**REQUIREMENT**:
Return every line of the entries that includes the word "wrist".

**DATA PROVIDED**:
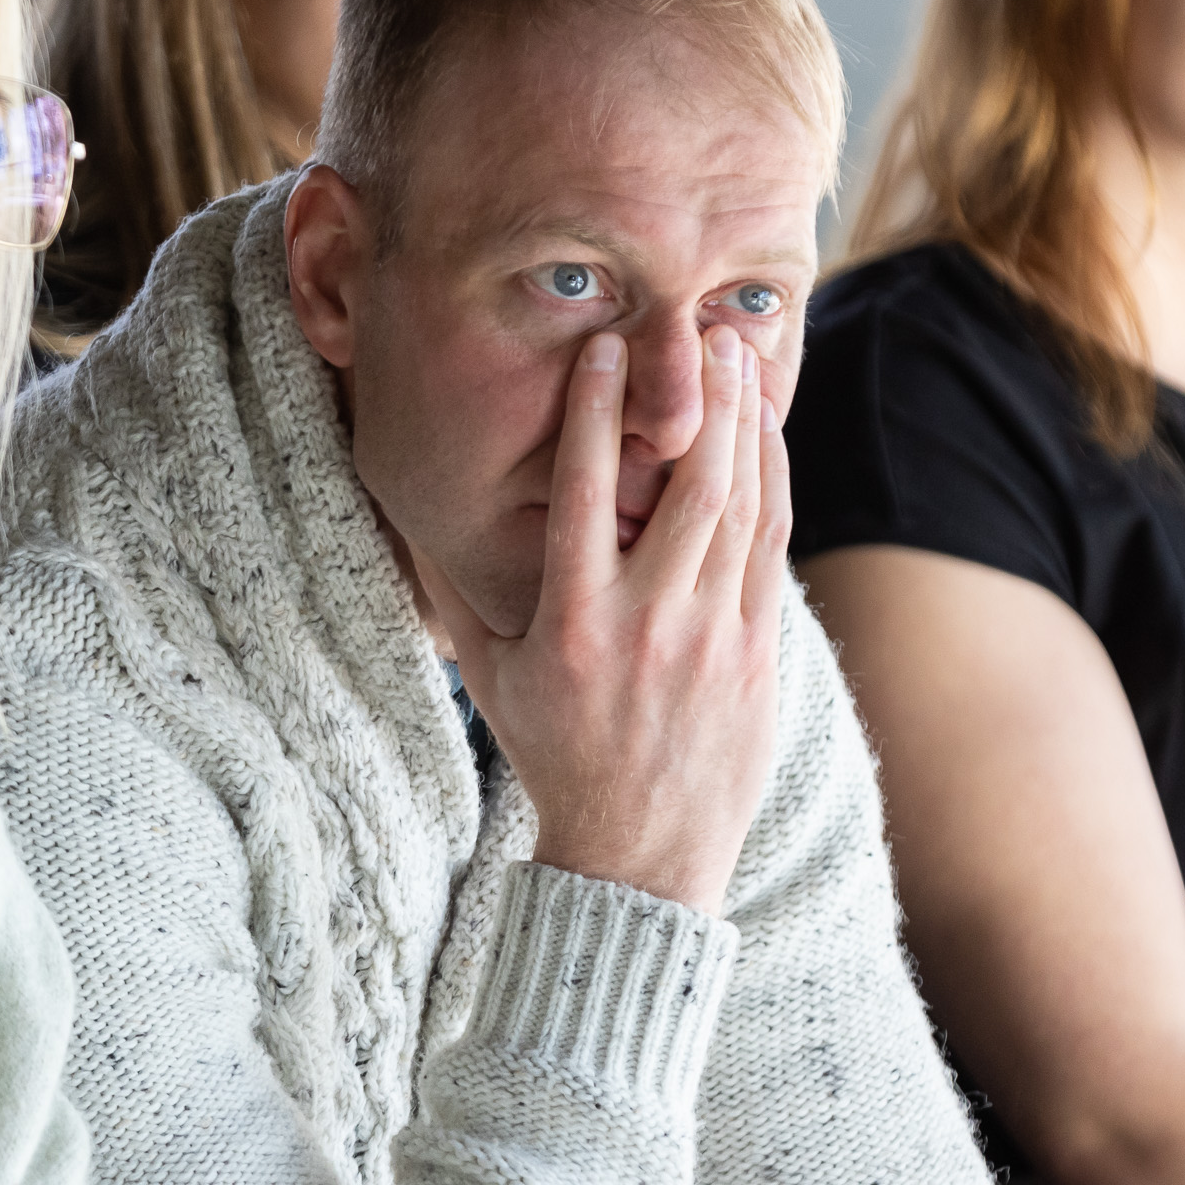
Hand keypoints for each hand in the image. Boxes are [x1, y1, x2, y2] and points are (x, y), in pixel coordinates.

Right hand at [442, 327, 788, 915]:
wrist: (640, 855)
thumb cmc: (555, 756)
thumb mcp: (490, 677)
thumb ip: (457, 592)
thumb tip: (410, 514)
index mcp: (571, 624)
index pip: (581, 493)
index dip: (593, 411)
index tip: (603, 349)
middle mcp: (647, 624)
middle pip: (684, 485)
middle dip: (697, 397)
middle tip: (699, 328)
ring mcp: (712, 638)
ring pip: (739, 506)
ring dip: (745, 423)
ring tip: (740, 356)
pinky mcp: (760, 653)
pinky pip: (772, 546)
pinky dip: (773, 480)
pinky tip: (767, 434)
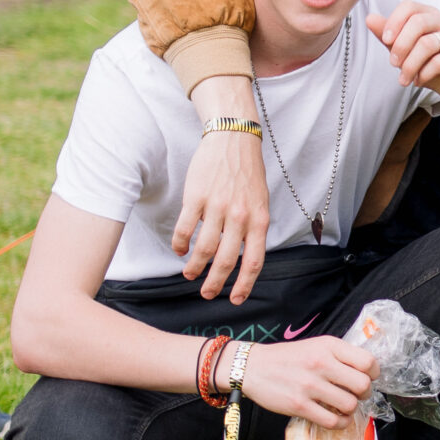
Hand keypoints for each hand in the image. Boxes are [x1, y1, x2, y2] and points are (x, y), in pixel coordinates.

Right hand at [174, 128, 269, 301]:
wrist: (233, 140)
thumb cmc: (247, 174)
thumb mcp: (260, 202)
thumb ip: (253, 229)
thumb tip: (243, 258)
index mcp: (259, 220)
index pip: (254, 261)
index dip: (244, 284)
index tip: (235, 299)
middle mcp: (240, 216)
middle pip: (227, 260)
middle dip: (215, 282)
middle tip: (207, 293)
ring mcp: (217, 207)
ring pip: (204, 248)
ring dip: (195, 267)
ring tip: (190, 274)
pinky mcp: (196, 197)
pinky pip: (186, 229)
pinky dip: (181, 244)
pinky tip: (180, 250)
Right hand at [237, 336, 377, 428]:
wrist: (252, 367)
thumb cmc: (288, 358)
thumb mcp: (316, 345)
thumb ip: (340, 355)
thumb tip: (366, 371)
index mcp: (328, 346)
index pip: (367, 361)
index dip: (374, 373)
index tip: (368, 378)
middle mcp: (321, 363)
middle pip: (363, 385)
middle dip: (364, 393)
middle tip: (356, 394)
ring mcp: (310, 386)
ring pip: (350, 405)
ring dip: (351, 410)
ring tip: (343, 407)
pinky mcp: (299, 406)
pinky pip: (332, 421)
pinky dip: (340, 423)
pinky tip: (336, 418)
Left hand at [368, 1, 439, 111]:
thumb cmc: (433, 67)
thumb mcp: (406, 53)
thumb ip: (390, 36)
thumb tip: (370, 18)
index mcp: (433, 14)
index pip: (410, 6)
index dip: (394, 22)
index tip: (386, 41)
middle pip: (419, 22)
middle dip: (401, 45)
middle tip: (393, 64)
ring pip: (428, 43)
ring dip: (411, 64)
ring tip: (404, 79)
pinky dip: (424, 73)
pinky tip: (419, 81)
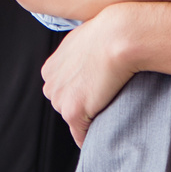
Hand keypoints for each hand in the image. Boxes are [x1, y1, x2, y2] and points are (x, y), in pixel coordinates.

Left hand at [40, 7, 138, 146]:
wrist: (120, 36)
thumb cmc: (111, 34)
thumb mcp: (85, 41)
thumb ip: (79, 57)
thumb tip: (89, 64)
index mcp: (51, 69)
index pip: (64, 91)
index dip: (82, 93)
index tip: (99, 91)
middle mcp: (50, 85)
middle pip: (66, 107)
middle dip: (83, 107)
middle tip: (107, 99)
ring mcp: (60, 99)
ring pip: (75, 121)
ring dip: (90, 119)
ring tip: (111, 106)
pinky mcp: (72, 112)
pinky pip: (81, 135)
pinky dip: (92, 137)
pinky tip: (106, 132)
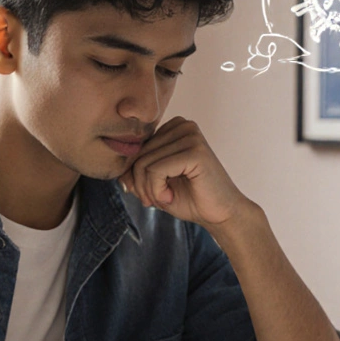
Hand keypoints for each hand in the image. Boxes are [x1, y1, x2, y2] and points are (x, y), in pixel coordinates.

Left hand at [118, 117, 251, 228]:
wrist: (221, 215)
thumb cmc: (191, 198)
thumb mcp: (156, 183)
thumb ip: (137, 172)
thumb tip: (118, 171)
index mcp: (174, 127)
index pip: (137, 147)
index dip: (134, 175)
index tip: (149, 194)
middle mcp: (183, 125)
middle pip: (138, 154)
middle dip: (140, 185)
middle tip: (155, 201)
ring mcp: (191, 136)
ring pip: (144, 164)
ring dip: (148, 190)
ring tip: (165, 199)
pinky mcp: (195, 151)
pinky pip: (156, 170)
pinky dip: (156, 190)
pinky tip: (170, 197)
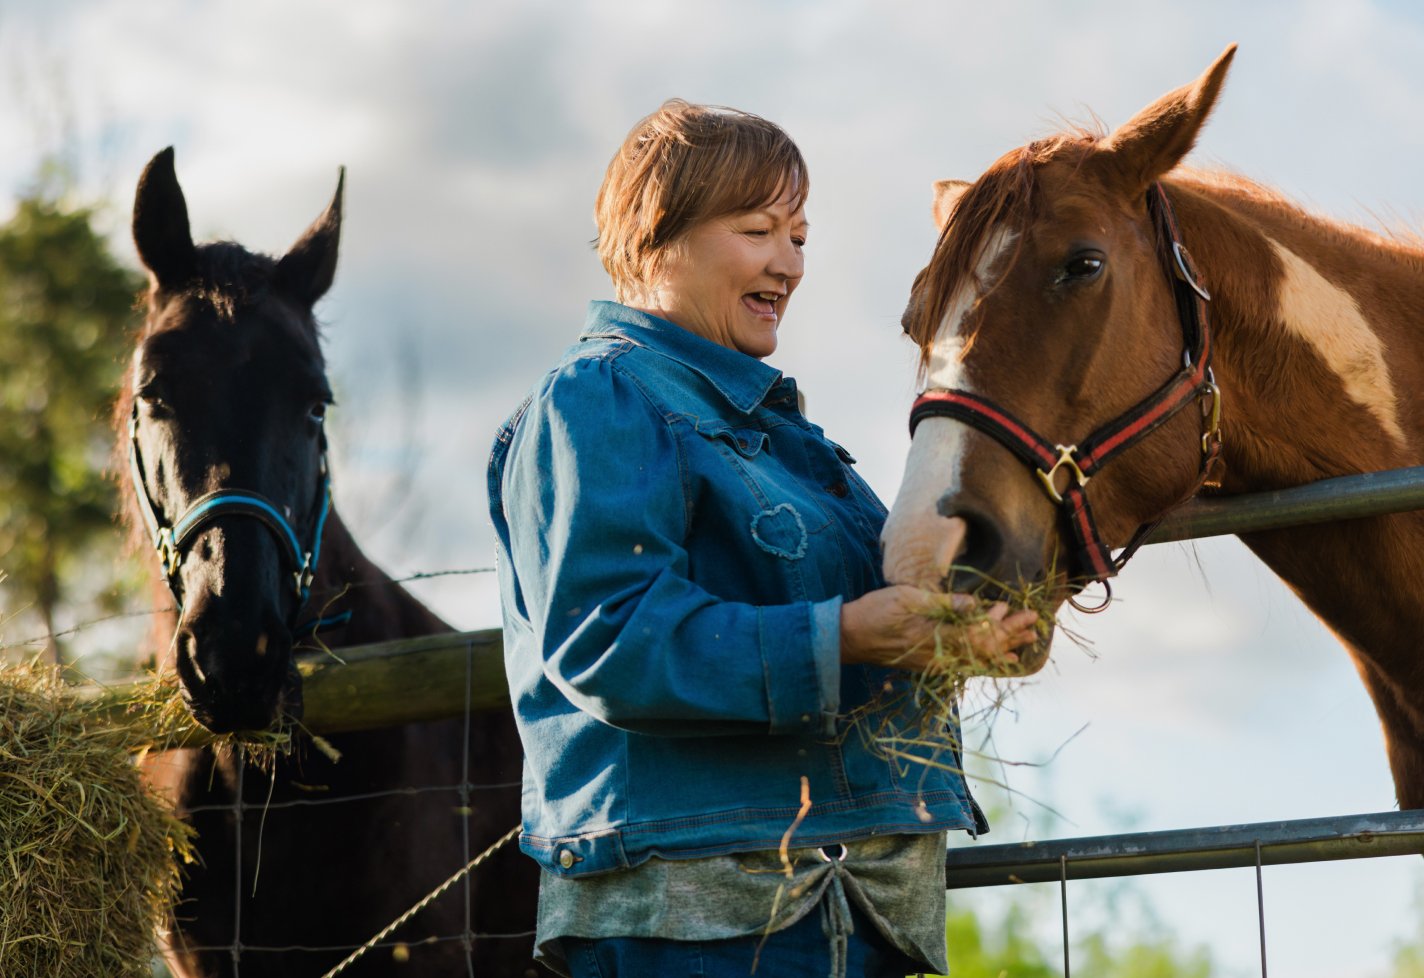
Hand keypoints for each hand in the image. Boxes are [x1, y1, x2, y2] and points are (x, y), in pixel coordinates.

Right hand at [839, 585, 1040, 675]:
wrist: (850, 638)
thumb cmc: (877, 613)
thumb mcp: (908, 599)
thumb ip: (943, 604)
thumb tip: (975, 605)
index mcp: (938, 638)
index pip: (980, 634)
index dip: (1001, 624)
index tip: (1015, 609)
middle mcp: (941, 656)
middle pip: (984, 649)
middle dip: (1010, 636)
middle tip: (1034, 625)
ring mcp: (935, 662)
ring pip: (977, 659)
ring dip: (1001, 649)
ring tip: (1024, 644)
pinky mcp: (929, 663)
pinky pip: (964, 664)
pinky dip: (983, 659)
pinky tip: (993, 657)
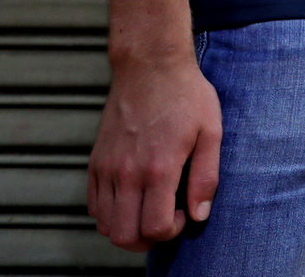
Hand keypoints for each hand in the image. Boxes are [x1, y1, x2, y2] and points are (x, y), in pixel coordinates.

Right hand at [87, 55, 221, 251]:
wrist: (150, 66)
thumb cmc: (187, 95)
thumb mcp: (211, 131)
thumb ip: (206, 177)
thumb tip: (199, 215)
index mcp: (158, 168)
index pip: (154, 228)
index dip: (171, 231)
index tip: (183, 213)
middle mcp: (126, 173)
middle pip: (123, 236)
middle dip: (147, 239)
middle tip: (166, 218)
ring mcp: (106, 168)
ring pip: (104, 224)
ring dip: (127, 227)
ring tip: (150, 207)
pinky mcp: (94, 161)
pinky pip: (93, 205)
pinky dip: (110, 213)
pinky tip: (133, 196)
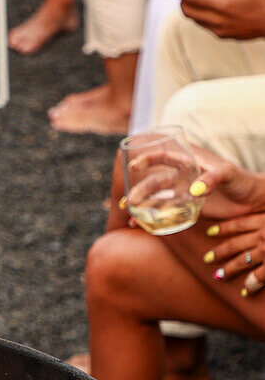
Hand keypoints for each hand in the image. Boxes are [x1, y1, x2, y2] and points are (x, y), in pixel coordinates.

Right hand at [125, 146, 264, 293]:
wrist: (251, 202)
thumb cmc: (242, 180)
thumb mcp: (229, 174)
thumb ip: (212, 178)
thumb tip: (193, 190)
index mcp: (190, 163)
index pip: (164, 157)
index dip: (148, 159)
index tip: (134, 166)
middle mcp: (183, 178)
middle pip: (155, 182)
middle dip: (140, 190)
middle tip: (130, 201)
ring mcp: (183, 195)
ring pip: (156, 198)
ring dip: (141, 204)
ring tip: (128, 211)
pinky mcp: (186, 211)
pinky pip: (165, 213)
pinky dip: (151, 218)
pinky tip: (137, 223)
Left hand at [169, 0, 264, 38]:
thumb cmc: (260, 2)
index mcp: (221, 6)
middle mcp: (216, 20)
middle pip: (189, 13)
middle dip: (183, 3)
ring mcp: (218, 30)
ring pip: (196, 21)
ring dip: (191, 11)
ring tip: (192, 2)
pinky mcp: (221, 36)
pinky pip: (205, 26)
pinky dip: (201, 18)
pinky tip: (206, 11)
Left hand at [204, 210, 264, 293]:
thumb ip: (264, 221)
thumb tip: (256, 228)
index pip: (240, 223)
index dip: (224, 228)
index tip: (209, 231)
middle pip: (237, 243)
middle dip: (220, 252)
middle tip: (206, 259)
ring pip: (244, 260)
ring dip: (230, 269)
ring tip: (217, 277)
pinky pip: (261, 276)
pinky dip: (252, 284)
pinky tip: (245, 291)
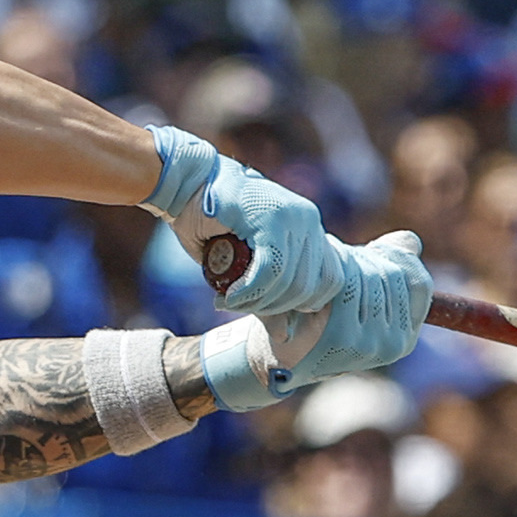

**WRITTEN SOLUTION**:
wrist: (640, 855)
wrist: (233, 140)
wrist: (252, 367)
wrist: (120, 36)
wrist: (221, 215)
wrist: (850, 638)
wrist: (150, 66)
wrist: (251, 202)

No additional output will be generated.